• _Passage provided_
###

I emailed her to ask if would agree to pay her share of bills from the last month she was living in the Marital home with me.

This is what I emailed "Good Evening, I hope you had a great Thanksgiving. I am asking if you would agree to pay your portion of bills from Sept. that came due in Oct. and Nov. Thanks H"

W responded 36 hrs later by saying email the bills and she would look into it.

Yesterday I emailed copies of the bills and now I wait I guess.

If she agrees to pay these bills that would be great it not a lot of money between 90.00 and 100.00 so most likely she will have no problem with it but who knows.

If she does respond favorably should I attempt to open up any other dialogue? For instance, "Hey there is mail here for you and/or I have put some of your things in boxes that you left behind if you wanted to come get them."

In the process of finishing cleaning a spare room I started last year. I csme across a typed list of issues my W had with me and our M. Not sure if it was planted by her for me to find when I moved back last year or was just buried under the mess that was in this room.

Either way doesn't matter. She never gave this letter to me. I read it and it wasn't shocking what it contained, mostly things that I would agree might have been problems and honestly things that I have already worked on and feel I have changed since our S 18 months ago.

###

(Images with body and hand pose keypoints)
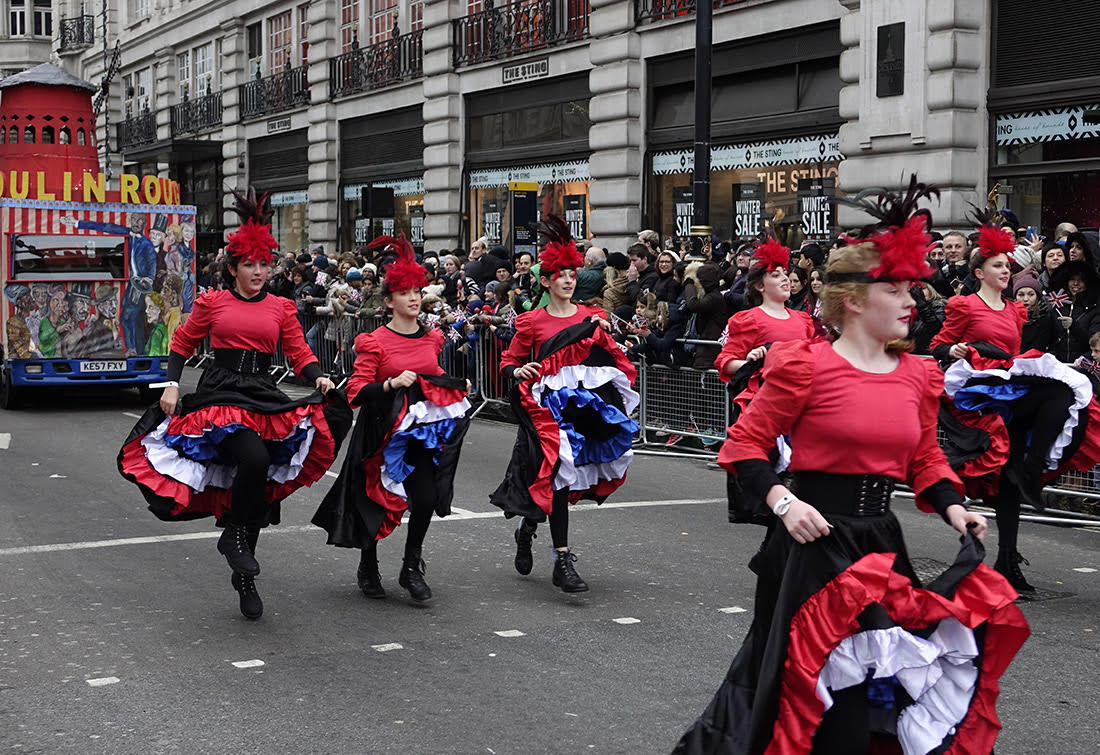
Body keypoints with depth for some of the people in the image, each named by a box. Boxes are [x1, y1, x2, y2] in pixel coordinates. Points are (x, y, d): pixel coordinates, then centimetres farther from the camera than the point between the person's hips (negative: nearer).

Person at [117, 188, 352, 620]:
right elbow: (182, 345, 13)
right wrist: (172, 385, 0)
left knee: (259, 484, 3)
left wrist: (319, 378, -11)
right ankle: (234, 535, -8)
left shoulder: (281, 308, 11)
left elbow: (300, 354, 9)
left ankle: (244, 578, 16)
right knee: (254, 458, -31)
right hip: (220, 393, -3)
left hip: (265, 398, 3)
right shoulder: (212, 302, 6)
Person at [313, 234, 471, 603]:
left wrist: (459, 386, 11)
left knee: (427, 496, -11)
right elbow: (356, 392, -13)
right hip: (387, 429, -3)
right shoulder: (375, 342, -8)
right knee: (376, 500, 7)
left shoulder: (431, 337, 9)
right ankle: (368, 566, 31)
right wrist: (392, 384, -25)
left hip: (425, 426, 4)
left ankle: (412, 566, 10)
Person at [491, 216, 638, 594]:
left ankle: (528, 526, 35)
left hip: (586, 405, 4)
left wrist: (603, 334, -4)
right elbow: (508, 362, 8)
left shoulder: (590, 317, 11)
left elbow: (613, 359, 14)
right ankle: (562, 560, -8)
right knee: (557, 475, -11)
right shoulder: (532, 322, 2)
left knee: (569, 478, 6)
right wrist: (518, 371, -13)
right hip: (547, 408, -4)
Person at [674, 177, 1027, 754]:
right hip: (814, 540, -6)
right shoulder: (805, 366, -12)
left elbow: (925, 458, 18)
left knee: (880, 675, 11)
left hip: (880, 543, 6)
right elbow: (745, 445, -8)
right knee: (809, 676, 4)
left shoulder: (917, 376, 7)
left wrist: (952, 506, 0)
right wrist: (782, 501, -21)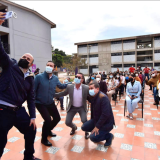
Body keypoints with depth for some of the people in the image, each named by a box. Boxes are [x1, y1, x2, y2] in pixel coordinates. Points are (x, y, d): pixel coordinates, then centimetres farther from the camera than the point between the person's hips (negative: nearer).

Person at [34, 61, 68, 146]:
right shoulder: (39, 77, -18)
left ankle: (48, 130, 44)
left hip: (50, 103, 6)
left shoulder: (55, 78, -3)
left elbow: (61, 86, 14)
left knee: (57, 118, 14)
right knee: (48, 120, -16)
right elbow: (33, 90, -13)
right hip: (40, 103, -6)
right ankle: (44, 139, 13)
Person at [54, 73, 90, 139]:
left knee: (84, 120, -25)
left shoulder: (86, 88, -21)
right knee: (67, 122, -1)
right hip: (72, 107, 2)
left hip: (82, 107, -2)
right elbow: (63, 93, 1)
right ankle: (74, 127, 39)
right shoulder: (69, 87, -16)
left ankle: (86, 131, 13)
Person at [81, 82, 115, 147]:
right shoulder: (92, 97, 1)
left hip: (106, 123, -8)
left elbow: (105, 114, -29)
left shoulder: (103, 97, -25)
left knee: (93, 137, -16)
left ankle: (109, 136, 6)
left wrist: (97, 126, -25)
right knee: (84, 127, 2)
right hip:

###

• _What you have to do_
Please rewrite everything from "I emailed her" down to "but who knows." in the separation post, replacing "bills" with "expenses".

• _Reply_
I emailed her to ask if would agree to pay her share of expenses from the last month she was living in the Marital home with me.

This is what I emailed "Good Evening, I hope you had a great Thanksgiving. I am asking if you would agree to pay your portion of expenses from Sept. that came due in Oct. and Nov. Thanks H"

W responded 36 hrs later by saying email the expenses and she would look into it.

Yesterday I emailed copies of the expenses and now I wait I guess.

If she agrees to pay these expenses that would be great it not a lot of money between 90.00 and 100.00 so most likely she will have no problem with it but who knows.